** Opening Exercise data block **
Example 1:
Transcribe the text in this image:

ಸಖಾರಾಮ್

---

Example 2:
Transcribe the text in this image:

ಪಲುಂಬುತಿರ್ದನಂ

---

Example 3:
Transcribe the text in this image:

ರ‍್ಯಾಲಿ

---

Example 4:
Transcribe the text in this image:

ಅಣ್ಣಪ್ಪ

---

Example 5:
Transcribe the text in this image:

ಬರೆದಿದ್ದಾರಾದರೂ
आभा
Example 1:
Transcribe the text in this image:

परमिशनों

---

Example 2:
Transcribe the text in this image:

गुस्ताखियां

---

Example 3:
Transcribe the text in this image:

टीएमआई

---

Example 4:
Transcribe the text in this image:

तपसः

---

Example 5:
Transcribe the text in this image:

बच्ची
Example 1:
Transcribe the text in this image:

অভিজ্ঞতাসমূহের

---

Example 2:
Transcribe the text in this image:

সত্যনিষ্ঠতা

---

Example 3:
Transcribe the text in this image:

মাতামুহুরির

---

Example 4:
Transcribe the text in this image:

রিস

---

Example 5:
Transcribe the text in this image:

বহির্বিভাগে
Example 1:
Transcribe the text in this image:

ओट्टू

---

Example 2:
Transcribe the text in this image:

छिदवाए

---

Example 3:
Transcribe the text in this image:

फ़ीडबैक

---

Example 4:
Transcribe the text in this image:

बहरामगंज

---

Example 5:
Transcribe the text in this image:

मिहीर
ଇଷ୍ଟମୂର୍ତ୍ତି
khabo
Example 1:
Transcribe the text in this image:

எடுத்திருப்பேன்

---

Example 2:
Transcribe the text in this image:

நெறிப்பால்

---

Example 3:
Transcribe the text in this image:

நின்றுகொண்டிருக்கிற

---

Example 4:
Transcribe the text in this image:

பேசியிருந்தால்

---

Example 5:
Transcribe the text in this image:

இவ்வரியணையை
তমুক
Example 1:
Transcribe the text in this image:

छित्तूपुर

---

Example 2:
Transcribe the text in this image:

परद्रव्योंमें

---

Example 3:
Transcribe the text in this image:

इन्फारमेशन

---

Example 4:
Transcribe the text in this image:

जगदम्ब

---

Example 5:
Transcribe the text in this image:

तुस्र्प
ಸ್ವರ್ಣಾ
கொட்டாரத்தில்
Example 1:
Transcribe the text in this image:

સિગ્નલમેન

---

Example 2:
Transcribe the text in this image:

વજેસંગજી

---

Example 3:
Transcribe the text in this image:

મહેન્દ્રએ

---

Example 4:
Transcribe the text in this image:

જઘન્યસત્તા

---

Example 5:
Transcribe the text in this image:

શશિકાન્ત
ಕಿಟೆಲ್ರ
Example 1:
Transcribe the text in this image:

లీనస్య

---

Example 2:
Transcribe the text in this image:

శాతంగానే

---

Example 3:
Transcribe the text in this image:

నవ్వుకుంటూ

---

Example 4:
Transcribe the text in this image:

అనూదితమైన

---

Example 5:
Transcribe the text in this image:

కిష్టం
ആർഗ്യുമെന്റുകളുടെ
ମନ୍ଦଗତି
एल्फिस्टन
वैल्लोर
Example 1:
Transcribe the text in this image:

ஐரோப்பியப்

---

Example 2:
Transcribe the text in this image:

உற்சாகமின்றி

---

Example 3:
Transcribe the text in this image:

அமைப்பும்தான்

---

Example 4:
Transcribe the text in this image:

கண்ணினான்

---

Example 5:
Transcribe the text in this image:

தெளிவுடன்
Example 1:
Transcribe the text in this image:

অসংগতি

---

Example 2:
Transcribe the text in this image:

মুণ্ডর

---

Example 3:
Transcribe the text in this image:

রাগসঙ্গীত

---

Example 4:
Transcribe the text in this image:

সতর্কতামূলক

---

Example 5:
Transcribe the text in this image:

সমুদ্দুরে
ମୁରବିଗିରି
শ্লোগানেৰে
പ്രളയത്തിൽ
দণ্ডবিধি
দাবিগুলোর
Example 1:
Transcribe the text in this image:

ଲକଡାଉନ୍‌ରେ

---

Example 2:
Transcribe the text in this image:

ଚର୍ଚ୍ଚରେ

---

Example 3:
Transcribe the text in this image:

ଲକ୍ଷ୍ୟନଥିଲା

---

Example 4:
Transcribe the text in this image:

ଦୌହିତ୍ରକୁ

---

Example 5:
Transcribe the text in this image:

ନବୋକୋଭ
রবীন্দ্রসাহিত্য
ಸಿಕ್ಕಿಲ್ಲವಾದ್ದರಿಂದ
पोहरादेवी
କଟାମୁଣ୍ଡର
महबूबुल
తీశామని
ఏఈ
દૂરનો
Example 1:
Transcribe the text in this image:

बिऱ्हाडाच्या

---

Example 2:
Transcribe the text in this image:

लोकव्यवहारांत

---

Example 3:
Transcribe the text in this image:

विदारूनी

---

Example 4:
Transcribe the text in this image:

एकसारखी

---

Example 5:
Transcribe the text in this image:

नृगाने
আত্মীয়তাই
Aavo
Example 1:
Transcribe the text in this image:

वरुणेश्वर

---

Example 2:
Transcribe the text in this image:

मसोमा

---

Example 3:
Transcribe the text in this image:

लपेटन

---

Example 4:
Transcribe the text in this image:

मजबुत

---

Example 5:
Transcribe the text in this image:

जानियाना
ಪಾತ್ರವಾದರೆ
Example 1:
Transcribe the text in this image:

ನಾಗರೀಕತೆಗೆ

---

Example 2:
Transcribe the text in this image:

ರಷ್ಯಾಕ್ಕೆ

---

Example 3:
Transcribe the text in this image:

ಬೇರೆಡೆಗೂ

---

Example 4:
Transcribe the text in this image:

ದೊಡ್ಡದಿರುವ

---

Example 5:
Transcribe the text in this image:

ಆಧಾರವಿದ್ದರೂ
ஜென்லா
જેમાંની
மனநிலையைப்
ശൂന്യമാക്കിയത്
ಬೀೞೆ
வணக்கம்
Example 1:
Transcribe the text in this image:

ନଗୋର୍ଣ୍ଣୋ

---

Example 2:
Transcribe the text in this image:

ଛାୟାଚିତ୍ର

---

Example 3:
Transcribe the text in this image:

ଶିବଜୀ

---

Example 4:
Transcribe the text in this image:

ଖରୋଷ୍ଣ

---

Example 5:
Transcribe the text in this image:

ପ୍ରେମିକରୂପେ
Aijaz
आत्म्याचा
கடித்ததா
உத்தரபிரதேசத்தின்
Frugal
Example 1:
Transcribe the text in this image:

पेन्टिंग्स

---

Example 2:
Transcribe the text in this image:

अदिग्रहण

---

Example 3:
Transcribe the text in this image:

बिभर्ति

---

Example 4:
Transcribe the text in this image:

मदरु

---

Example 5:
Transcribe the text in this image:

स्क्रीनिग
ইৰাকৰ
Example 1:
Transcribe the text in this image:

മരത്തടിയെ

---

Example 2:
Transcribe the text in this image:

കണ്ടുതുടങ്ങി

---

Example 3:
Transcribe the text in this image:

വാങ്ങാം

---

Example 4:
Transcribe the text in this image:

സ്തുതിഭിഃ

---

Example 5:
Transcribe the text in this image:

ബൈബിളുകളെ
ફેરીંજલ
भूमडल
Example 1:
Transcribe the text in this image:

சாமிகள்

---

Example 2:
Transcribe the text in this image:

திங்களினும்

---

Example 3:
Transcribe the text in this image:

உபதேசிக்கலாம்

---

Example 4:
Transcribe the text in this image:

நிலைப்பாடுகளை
** Closing Exercise data block **
## Your task
Reproduce the data exactly, altering nothing.

## Your response
Example 1:
Transcribe the text in this image:

ಸಖಾರಾಮ್

---

Example 2:
Transcribe the text in this image:

ಪಲುಂಬುತಿರ್ದನಂ

---

Example 3:
Transcribe the text in this image:

ರ‍್ಯಾಲಿ

---

Example 4:
Transcribe the text in this image:

ಅಣ್ಣಪ್ಪ

---

Example 5:
Transcribe the text in this image:

ಬರೆದಿದ್ದಾರಾದರೂ
आभा
Example 1:
Transcribe the text in this image:

परमिशनों

---

Example 2:
Transcribe the text in this image:

गुस्ताखियां

---

Example 3:
Transcribe the text in this image:

टीएमआई

---

Example 4:
Transcribe the text in this image:

तपसः

---

Example 5:
Transcribe the text in this image:

बच्ची
Example 1:
Transcribe the text in this image:

অভিজ্ঞতাসমূহের

---

Example 2:
Transcribe the text in this image:

সত্যনিষ্ঠতা

---

Example 3:
Transcribe the text in this image:

মাতামুহুরির

---

Example 4:
Transcribe the text in this image:

রিস

---

Example 5:
Transcribe the text in this image:

বহির্বিভাগে
Example 1:
Transcribe the text in this image:

ओट्टू

---

Example 2:
Transcribe the text in this image:

छिदवाए

---

Example 3:
Transcribe the text in this image:

फ़ीडबैक

---

Example 4:
Transcribe the text in this image:

बहरामगंज

---

Example 5:
Transcribe the text in this image:

मिहीर
ଇଷ୍ଟମୂର୍ତ୍ତି
khabo
Example 1:
Transcribe the text in this image:

எடுத்திருப்பேன்

---

Example 2:
Transcribe the text in this image:

நெறிப்பால்

---

Example 3:
Transcribe the text in this image:

நின்றுகொண்டிருக்கிற

---

Example 4:
Transcribe the text in this image:

பேசியிருந்தால்

---

Example 5:
Transcribe the text in this image:

இவ்வரியணையை
তমুক
Example 1:
Transcribe the text in this image:

छित्तूपुर

---

Example 2:
Transcribe the text in this image:

परद्रव्योंमें

---

Example 3:
Transcribe the text in this image:

इन्फारमेशन

---

Example 4:
Transcribe the text in this image:

जगदम्ब

---

Example 5:
Transcribe the text in this image:

तुस्र्प
ಸ್ವರ್ಣಾ
கொட்டாரத்தில்
Example 1:
Transcribe the text in this image:

સિગ્નલમેન

---

Example 2:
Transcribe the text in this image:

વજેસંગજી

---

Example 3:
Transcribe the text in this image:

મહેન્દ્રએ

---

Example 4:
Transcribe the text in this image:

જઘન્યસત્તા

---

Example 5:
Transcribe the text in this image:

શશિકાન્ત
ಕಿಟೆಲ್ರ
Example 1:
Transcribe the text in this image:

లీనస్య

---

Example 2:
Transcribe the text in this image:

శాతంగానే

---

Example 3:
Transcribe the text in this image:

నవ్వుకుంటూ

---

Example 4:
Transcribe the text in this image:

అనూదితమైన

---

Example 5:
Transcribe the text in this image:

కిష్టం
ആർഗ്യുമെന്റുകളുടെ
ମନ୍ଦଗତି
एल्फिस्टन
वैल्लोर
Example 1:
Transcribe the text in this image:

ஐரோப்பியப்

---

Example 2:
Transcribe the text in this image:

உற்சாகமின்றி

---

Example 3:
Transcribe the text in this image:

அமைப்பும்தான்

---

Example 4:
Transcribe the text in this image:

கண்ணினான்

---

Example 5:
Transcribe the text in this image:

தெளிவுடன்
Example 1:
Transcribe the text in this image:

অসংগতি

---

Example 2:
Transcribe the text in this image:

মুণ্ডর

---

Example 3:
Transcribe the text in this image:

রাগসঙ্গীত

---

Example 4:
Transcribe the text in this image:

সতর্কতামূলক

---

Example 5:
Transcribe the text in this image:

সমুদ্দুরে
ମୁରବିଗିରି
শ্লোগানেৰে
പ്രളയത്തിൽ
দণ্ডবিধি
দাবিগুলোর
Example 1:
Transcribe the text in this image:

ଲକଡାଉନ୍‌ରେ

---

Example 2:
Transcribe the text in this image:

ଚର୍ଚ୍ଚରେ

---

Example 3:
Transcribe the text in this image:

ଲକ୍ଷ୍ୟନଥିଲା

---

Example 4:
Transcribe the text in this image:

ଦୌହିତ୍ରକୁ

---

Example 5:
Transcribe the text in this image:

ନବୋକୋଭ
রবীন্দ্রসাহিত্য
ಸಿಕ್ಕಿಲ್ಲವಾದ್ದರಿಂದ
पोहरादेवी
କଟାମୁଣ୍ଡର
महबूबुल
తీశామని
ఏఈ
દૂરનો
Example 1:
Transcribe the text in this image:

बिऱ्हाडाच्या

---

Example 2:
Transcribe the text in this image:

लोकव्यवहारांत

---

Example 3:
Transcribe the text in this image:

विदारूनी

---

Example 4:
Transcribe the text in this image:

एकसारखी

---

Example 5:
Transcribe the text in this image:

नृगाने
আত্মীয়তাই
Aavo
Example 1:
Transcribe the text in this image:

वरुणेश्वर

---

Example 2:
Transcribe the text in this image:

मसोमा

---

Example 3:
Transcribe the text in this image:

लपेटन

---

Example 4:
Transcribe the text in this image:

मजबुत

---

Example 5:
Transcribe the text in this image:

जानियाना
ಪಾತ್ರವಾದರೆ
Example 1:
Transcribe the text in this image:

ನಾಗರೀಕತೆಗೆ

---

Example 2:
Transcribe the text in this image:

ರಷ್ಯಾಕ್ಕೆ

---

Example 3:
Transcribe the text in this image:

ಬೇರೆಡೆಗೂ

---

Example 4:
Transcribe the text in this image:

ದೊಡ್ಡದಿರುವ

---

Example 5:
Transcribe the text in this image:

ಆಧಾರವಿದ್ದರೂ
ஜென்லா
જેમાંની
மனநிலையைப்
ശൂന്യമാക്കിയത്
ಬೀೞೆ
வணக்கம்
Example 1:
Transcribe the text in this image:

ନଗୋର୍ଣ୍ଣୋ

---

Example 2:
Transcribe the text in this image:

ଛାୟାଚିତ୍ର

---

Example 3:
Transcribe the text in this image:

ଶିବଜୀ

---

Example 4:
Transcribe the text in this image:

ଖରୋଷ୍ଣ

---

Example 5:
Transcribe the text in this image:

ପ୍ରେମିକରୂପେ
Aijaz
आत्म्याचा
கடித்ததா
உத்தரபிரதேசத்தின்
Frugal
Example 1:
Transcribe the text in this image:

पेन्टिंग्स

---

Example 2:
Transcribe the text in this image:

अदिग्रहण

---

Example 3:
Transcribe the text in this image:

बिभर्ति

---

Example 4:
Transcribe the text in this image:

मदरु

---

Example 5:
Transcribe the text in this image:

स्क्रीनिग
ইৰাকৰ
Example 1:
Transcribe the text in this image:

മരത്തടിയെ

---

Example 2:
Transcribe the text in this image:

കണ്ടുതുടങ്ങി

---

Example 3:
Transcribe the text in this image:

വാങ്ങാം

---

Example 4:
Transcribe the text in this image:

സ്തുതിഭിഃ

---

Example 5:
Transcribe the text in this image:

ബൈബിളുകളെ
ફેરીંજલ
भूमडल
Example 1:
Transcribe the text in this image:

சாமிகள்

---

Example 2:
Transcribe the text in this image:

திங்களினும்

---

Example 3:
Transcribe the text in this image:

உபதேசிக்கலாம்

---

Example 4:
Transcribe the text in this image:

நிலைப்பாடுகளை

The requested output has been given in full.